Renting a $1600-1800 place, where you only pay $600-800, and your roommate is gone on weekends leaving the place all yours. That is the best roomy in the world.

After a year, your rent goes month to month, if his work changes/moves/ends and you want to leave, just give notice.


----------



## peterk (May 16, 2010)

I don't get it, why would your cousin pay more than his half because he's getting a living allowance? Or is it a use it or lose it situation? (unlikely)


----------



## emperor (Jul 24, 2011)

That's to bad Marina, sorry for your loss.

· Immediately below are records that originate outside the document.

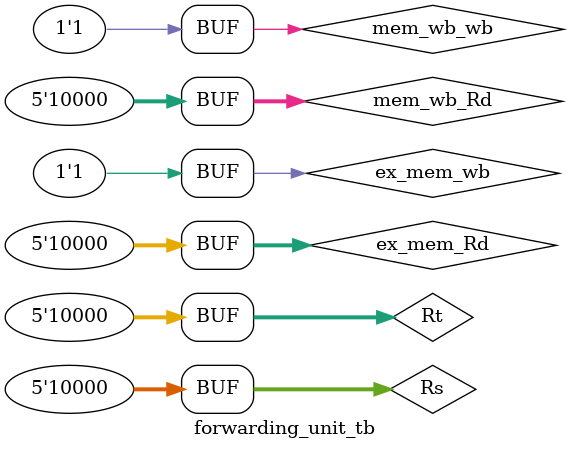
<source format=v>
module forwarding_unit
(
	input [4:0] Rs, Rt, ex_mem_Rd, mem_wb_Rd,
	input ex_mem_wb, mem_wb_wb, //writeback control units controlling Regwrite
	output reg [1:0] forwardA, forwardB
);
reg flagA = 0;
reg flagB = 0;
always@*begin
	if(ex_mem_wb && (ex_mem_Rd != 0) && (ex_mem_Rd == Rs))begin
		forwardA = 2'b10;
		flagA = 1;
	end
	if(ex_mem_wb && (ex_mem_Rd != 0) && (ex_mem_Rd == Rt))begin
		forwardB = 2'b10;
		flagB = 1;
	end
	if(mem_wb_wb && (mem_wb_Rd != 0) && (mem_wb_Rd == Rs) && !(ex_mem_wb && (ex_mem_Rd != 0) && (ex_mem_Rd == Rs)))begin
		forwardA = 2'b01;
		flagA = 1;
	end
	if(mem_wb_wb && (mem_wb_Rd != 0) && (mem_wb_Rd == Rt) && !(ex_mem_wb && (ex_mem_Rd != 0) && (ex_mem_Rd == Rt)))begin
		forwardB = 2'b01;
		flagB = 1;
	end
	if(flagA == 0)
		forwardA = 2'b00;
	if(flagB == 0)

		forwardB = 2'b00;
	flagA=0;
	flagB=0;
end
endmodule

module forwarding_unit_tb();

//inputs
reg [4:0] Rs, Rt, ex_mem_Rd, mem_wb_Rd;
reg ex_mem_wb, mem_wb_wb;

// outputs
wire [1:0] forwardA, forwardB;
forwarding_unit tb(Rs, Rt, ex_mem_Rd, mem_wb_Rd,ex_mem_wb, mem_wb_wb,forwardA, forwardB);

initial
begin
// test values for input
Rs = 10000; Rt =10000;
ex_mem_Rd = 10000; mem_wb_Rd = 10000;
ex_mem_wb = 1'b1; mem_wb_wb = 1'b1; 
end
endmodule

</source>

Peterk I have no idea, he asked my budget and I said 800, he told me he can make up the difference. He's an honest guy so probably won't pocket money that's given for a living out allowance.


----------



## banjopete (Feb 4, 2014)

peterk said:


> I don't get it, why would your cousin pay more than his half because he's getting a living allowance? Or is it a use it or lose it situation? (unlikely)


My guess is the living allowance is just that, a cost covering option of his employer's that evaporates if not used essentially. One of those "the corporation will cover living expenses up to $1000..." kind of things. I guess emperor's roommate is ok with claiming the full amount as he could fight for the 50% split but the only people saving money in that situation is the corporation. This is my thinking as I've been in a similar situation before.


----------